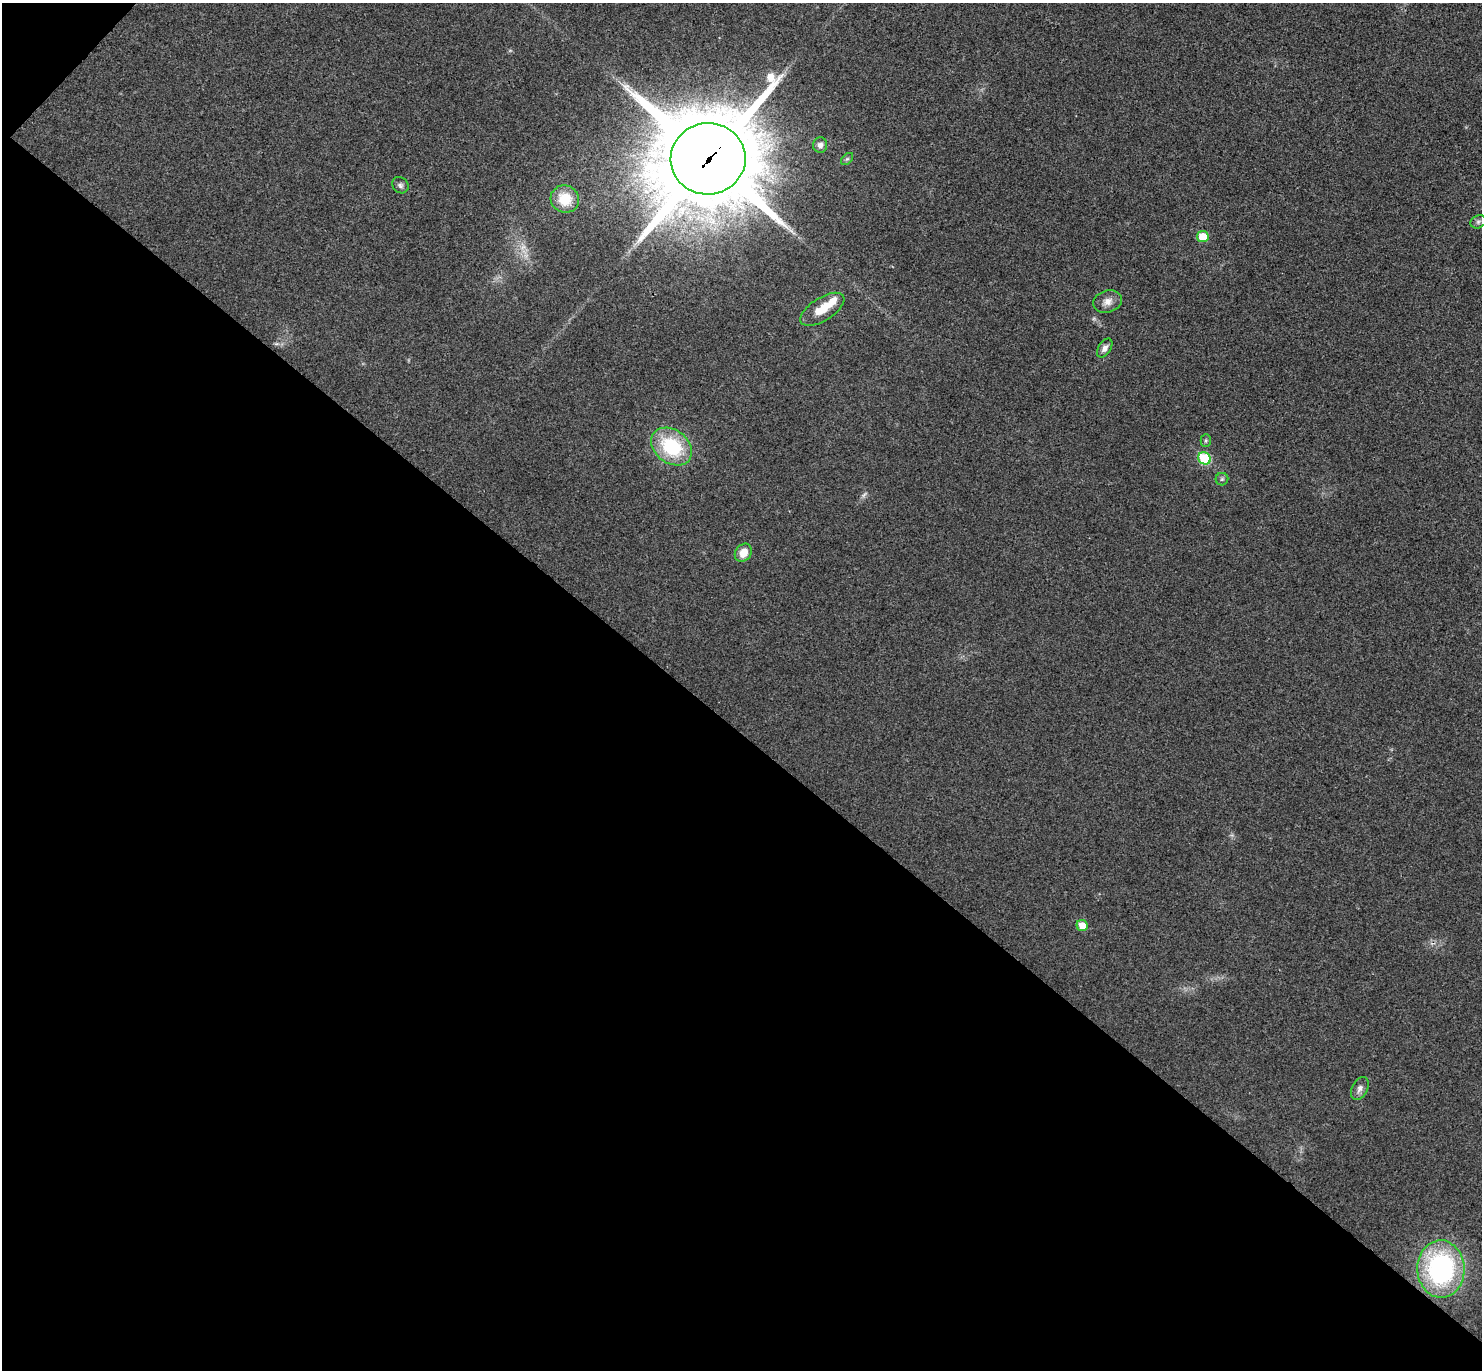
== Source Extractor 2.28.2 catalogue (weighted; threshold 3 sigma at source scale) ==
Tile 9 of 4 x 4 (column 1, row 3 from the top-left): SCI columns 41-1520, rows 1569-2936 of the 6006 x 6014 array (HDU 1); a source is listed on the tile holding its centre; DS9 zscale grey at full resolution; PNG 1484 x 1372 px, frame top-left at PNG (2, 3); each listed source drawn as its Kron ellipse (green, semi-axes under 4 px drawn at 4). Shown black and unused: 47% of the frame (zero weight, under 3 of 4 exposures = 6% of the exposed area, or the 3 px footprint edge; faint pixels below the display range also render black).
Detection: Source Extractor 2.28.2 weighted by HDU 2 'WHT'; one run over the whole footprint, this tile lists its part. Background 0.0286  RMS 0.0055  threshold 0.0246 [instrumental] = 3 sigma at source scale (4.5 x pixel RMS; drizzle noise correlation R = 1.50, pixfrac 1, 0.05/0.05 arcsec/px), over >= 5 px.
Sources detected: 21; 2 too faint to see at this stretch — neither listed nor drawn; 1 inside a brighter listed object's ellipse — not listed separately; the other 18 listed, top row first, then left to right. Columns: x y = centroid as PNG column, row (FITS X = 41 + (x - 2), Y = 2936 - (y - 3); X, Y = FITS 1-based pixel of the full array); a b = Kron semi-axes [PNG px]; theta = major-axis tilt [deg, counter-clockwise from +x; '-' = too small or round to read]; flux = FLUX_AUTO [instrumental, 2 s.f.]
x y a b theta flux
820 145 8 7 - 2.4
708 159 37 35 11 10000
847 159 7 4 44 0.94
400 185 9 7 -42 1.7
565 199 14 13 - 15
1478 222 8 6 27 1.3
1203 237 6 5 - 12
1107 301 15 11 16 4.5
822 309 25 11 32 10
1105 348 10 6 58 2.6
1206 441 6 5 - 0.84
672 447 22 16 -37 37
1204 458 6 6 - 31
1222 479 6 6 - 1.1
743 553 10 8 50 6.5
1082 925 6 5 - 6.7
1360 1088 12 7 63 2.8
1441 1269 28 23 -88 97
Overlapping masked pixels (flux is a lower limit): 1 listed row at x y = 708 159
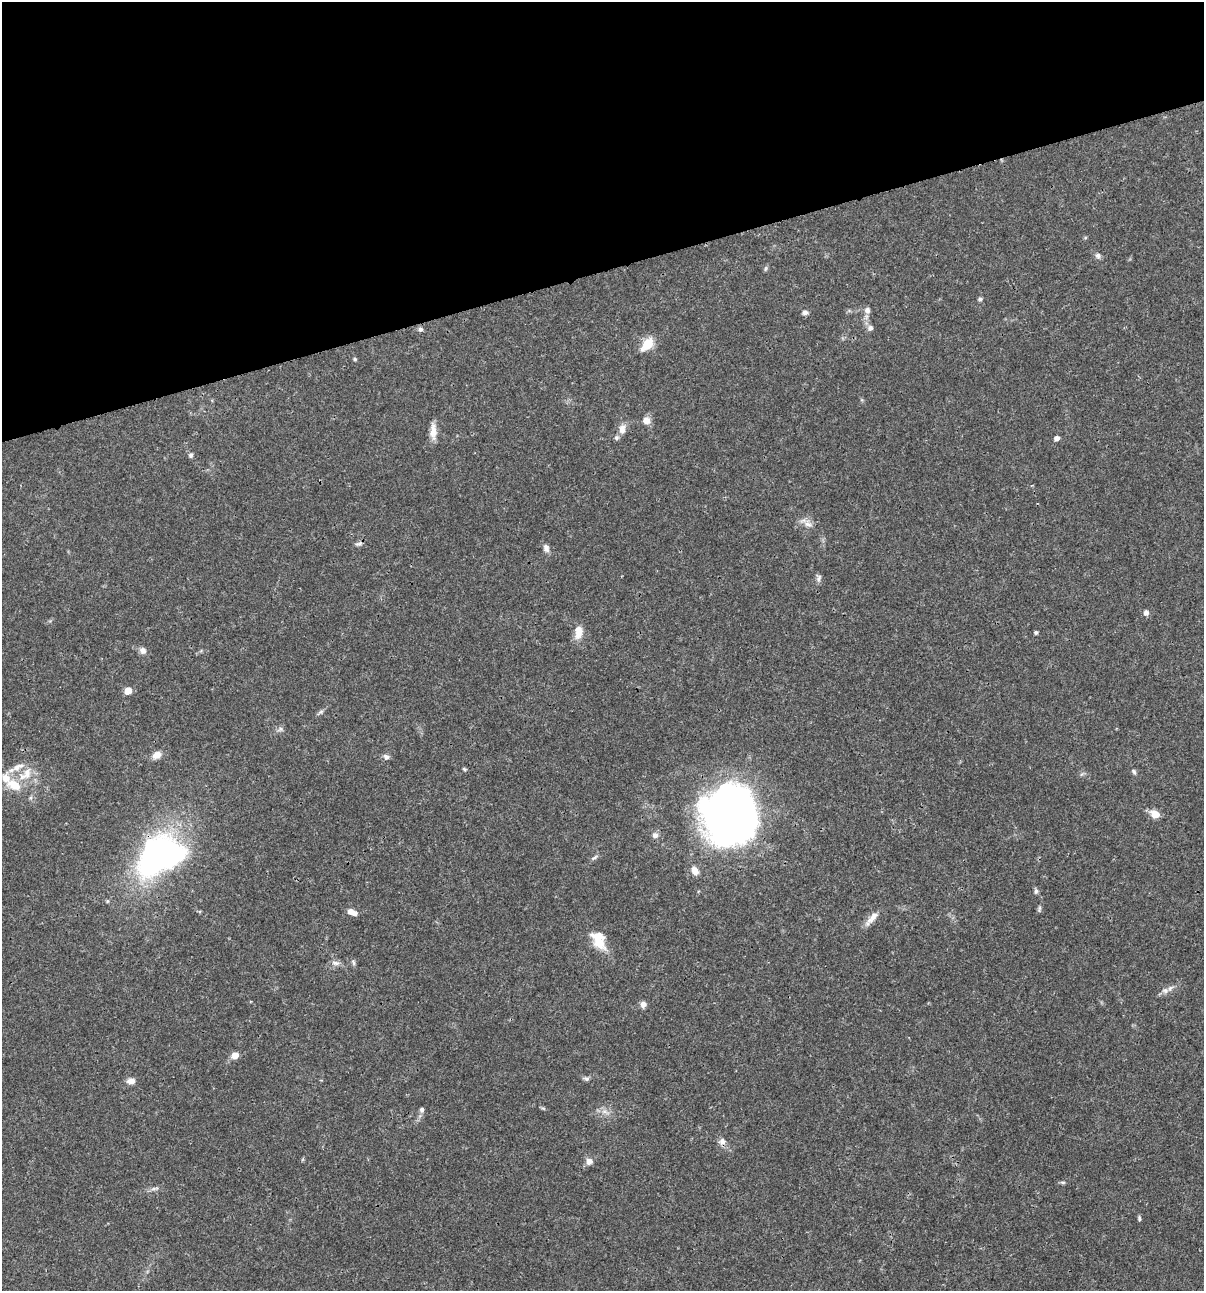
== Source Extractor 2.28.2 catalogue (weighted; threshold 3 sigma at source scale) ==
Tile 3 of 4 x 4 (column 3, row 1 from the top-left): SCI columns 2509-3710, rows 3869-5157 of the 4962 x 5160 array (HDU 1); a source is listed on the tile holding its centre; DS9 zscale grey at full resolution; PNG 1206 x 1293 px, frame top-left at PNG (2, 2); no overlay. Shown black and unused: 21% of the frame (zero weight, under 3 of 4 exposures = <1% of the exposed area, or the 3 px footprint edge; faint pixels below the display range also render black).
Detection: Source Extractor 2.28.2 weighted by HDU 2 'WHT'; one run over the whole footprint, this tile lists its part. Background 0.0315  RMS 0.002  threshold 0.00908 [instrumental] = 3 sigma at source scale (4.5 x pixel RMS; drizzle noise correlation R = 1.50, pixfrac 1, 0.0396/0.0396 arcsec/px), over >= 5 px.
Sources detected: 65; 3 inside a brighter object's white glare — not listed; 4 inside a brighter listed object's ellipse — not listed separately; the other 58 listed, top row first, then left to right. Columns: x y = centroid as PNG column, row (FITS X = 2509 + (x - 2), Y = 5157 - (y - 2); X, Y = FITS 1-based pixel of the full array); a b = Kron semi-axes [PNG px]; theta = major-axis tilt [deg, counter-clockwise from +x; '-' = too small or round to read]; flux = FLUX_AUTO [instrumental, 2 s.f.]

**Instruction:**
Collect each line of the data above in which the string "arcsec" appears.

**In response:**
Detection: Source Extractor 2.28.2 weighted by HDU 2 'WHT'; one run over the whole footprint, this tile lists its part. Background 0.0286  RMS 0.0055  threshold 0.0246 [instrumental] = 3 sigma at source scale (4.5 x pixel RMS; drizzle noise correlation R = 1.50, pixfrac 1, 0.05/0.05 arcsec/px), over >= 5 px.
Detection: Source Extractor 2.28.2 weighted by HDU 2 'WHT'; one run over the whole footprint, this tile lists its part. Background 0.0315  RMS 0.002  threshold 0.00908 [instrumental] = 3 sigma at source scale (4.5 x pixel RMS; drizzle noise correlation R = 1.50, pixfrac 1, 0.0396/0.0396 arcsec/px), over >= 5 px.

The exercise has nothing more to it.